Idiopathic paralysis agitans
Epidemiology
Affects ≈ 1% of Americans >age 50 yrs, 1) it is frequently underdiagnosed. 2) Male: female ratio is 3:2. Not clearly environmentally or genetically induced, but may be influenced by these factors.
Pathophysiology
Degeneration primarily of pigmented (neuromelanin-laden) dopaminergic neurons of the pars compacta of the substantia nigra, resulting in reduced levels of dopamine in the neostriatum (caudate nucleus, putamen, globus pallidus). This decreases the activity of inhibitory neurons with predominantly D2 class of dopamine receptors, which project directly to the internal segment of the globus pallidus (GPi), and also increases (by loss of inhibition) activity of neurons with predominantly D1 receptors which project indirectly to the globus pallidus externa (GPe) and subthalamic nucleus 3)
The net result is increased activity in GPi which has inhibitory projections to the thalamus which then suppresses activity in the supplemental motor cortex among other locations.
Histologically: Lewy bodies (eosinophilic intraneuronal hyaline inclusions) are the hallmark of IPA.
Clinical
Classical Parkinson’s disease AKA shaking palsy.
Other signs may include postural instability, micrographia, mask-like facies. Gait consists of small, shuffling steps (marche á petits pas) or festinating gait.
Differential diagnosis
Clinically distinguishing IPA from secondary parkinsonism:
May be difficult early. IPA generally exhibits gradual onset of bradykinesia with tremor that is often asymmetrical and initially responds well to levodopa.
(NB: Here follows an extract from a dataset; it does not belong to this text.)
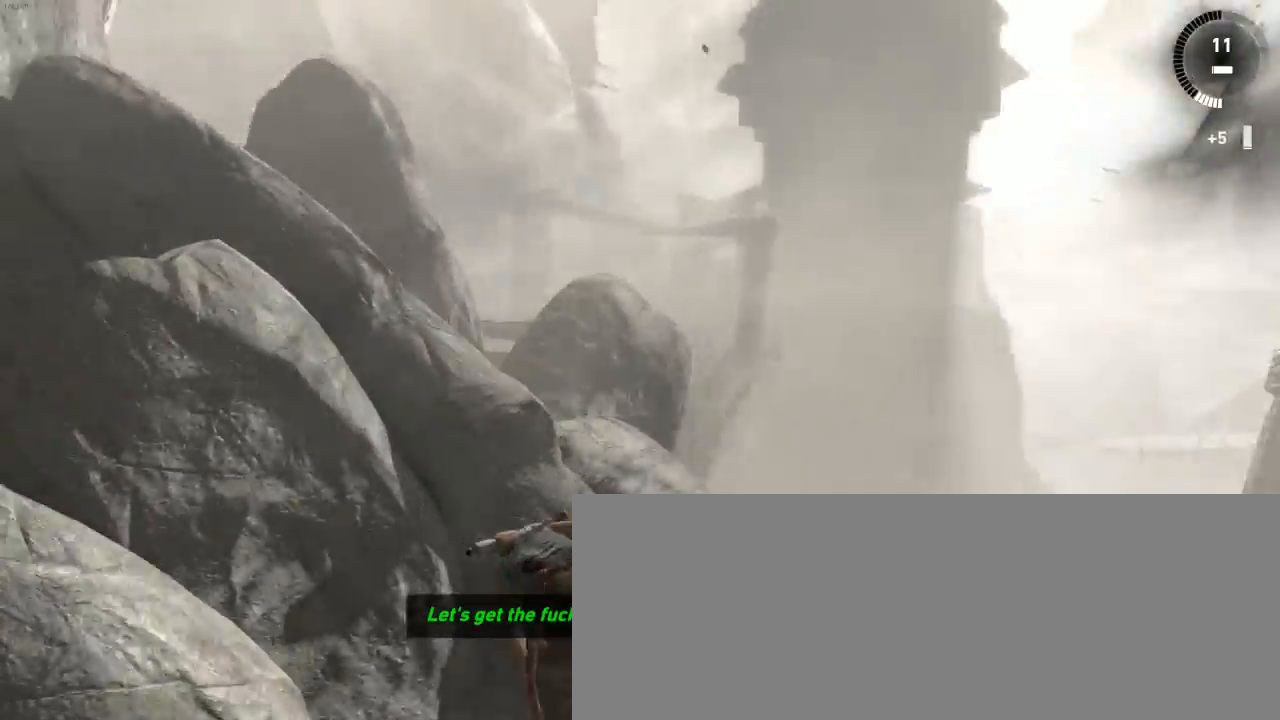
{"keys": ["d", "z"], "mouse": [], "events": [[100, "q", "down"], [166, "q", "up"], [400, "d", "down"]]}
Other disorders are suggested with rapid progression of symptoms when the initial response to levodopa is equivocal, or when there is early midline symptoms (ataxia or impairment of gait and balance, sphincter disturbance…) or the presence of other features such as early dementia, sensory findings, profound orthostatic hypotension, or abnormalities of extraocular movements 4) 5).